**BRIEF:** Give the number of lines in the following entries that contain the word "Right", with nothing added.

**DATA RECORDS:**
↓
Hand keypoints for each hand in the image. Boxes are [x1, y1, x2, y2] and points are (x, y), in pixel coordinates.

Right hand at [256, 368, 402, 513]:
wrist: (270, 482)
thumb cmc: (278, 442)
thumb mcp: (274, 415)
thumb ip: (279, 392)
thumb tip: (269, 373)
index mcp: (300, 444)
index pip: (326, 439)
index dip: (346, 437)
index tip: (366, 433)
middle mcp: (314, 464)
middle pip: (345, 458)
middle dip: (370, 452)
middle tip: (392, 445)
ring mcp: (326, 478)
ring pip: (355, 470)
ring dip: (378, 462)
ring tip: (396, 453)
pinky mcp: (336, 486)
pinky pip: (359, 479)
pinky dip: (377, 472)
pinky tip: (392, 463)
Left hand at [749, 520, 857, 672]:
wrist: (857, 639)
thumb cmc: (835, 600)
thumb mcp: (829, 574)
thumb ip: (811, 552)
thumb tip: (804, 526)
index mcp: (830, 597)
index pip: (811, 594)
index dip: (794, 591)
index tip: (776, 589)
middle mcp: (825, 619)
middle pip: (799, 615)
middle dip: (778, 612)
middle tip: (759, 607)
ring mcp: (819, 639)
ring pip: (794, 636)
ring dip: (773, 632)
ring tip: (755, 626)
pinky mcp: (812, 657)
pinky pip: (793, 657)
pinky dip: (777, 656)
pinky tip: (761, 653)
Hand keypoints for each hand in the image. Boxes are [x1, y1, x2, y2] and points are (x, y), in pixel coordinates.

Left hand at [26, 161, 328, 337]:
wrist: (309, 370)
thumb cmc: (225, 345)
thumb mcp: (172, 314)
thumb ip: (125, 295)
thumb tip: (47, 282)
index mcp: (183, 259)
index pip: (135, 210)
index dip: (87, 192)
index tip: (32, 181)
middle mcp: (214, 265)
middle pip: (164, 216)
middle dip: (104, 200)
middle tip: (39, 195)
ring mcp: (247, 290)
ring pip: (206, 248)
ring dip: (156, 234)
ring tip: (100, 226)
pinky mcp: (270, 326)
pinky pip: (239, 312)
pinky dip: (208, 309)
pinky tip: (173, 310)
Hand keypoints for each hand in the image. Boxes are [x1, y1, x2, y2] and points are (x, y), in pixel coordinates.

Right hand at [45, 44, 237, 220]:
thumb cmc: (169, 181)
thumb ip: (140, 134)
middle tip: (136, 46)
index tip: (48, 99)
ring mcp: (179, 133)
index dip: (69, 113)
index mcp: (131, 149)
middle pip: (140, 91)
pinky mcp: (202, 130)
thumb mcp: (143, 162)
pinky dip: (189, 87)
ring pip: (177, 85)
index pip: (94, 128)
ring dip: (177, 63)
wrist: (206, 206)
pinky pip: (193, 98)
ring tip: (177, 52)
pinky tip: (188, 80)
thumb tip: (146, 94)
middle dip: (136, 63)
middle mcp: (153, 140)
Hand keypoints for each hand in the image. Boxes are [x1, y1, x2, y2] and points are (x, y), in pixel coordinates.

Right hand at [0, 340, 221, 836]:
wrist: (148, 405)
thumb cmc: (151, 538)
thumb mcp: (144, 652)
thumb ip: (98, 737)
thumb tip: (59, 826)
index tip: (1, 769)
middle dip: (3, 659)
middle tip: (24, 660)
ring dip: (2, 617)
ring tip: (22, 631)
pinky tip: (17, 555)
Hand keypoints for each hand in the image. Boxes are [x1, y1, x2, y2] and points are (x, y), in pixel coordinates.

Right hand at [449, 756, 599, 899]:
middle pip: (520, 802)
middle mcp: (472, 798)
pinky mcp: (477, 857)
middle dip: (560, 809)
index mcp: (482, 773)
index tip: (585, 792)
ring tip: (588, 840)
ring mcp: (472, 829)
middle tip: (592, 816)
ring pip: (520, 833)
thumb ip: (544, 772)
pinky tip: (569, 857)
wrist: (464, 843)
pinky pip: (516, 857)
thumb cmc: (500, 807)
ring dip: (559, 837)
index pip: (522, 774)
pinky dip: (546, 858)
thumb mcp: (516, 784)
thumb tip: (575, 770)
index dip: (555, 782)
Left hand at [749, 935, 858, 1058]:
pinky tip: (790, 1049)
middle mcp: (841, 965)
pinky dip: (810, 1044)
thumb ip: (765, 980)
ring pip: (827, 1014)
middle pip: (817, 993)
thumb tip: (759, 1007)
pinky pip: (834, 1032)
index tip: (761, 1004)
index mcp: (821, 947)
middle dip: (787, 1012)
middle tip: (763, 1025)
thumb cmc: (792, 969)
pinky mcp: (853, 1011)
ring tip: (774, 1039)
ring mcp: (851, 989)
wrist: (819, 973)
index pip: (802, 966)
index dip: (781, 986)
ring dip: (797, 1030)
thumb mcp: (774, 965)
↑
**REPLY:** 4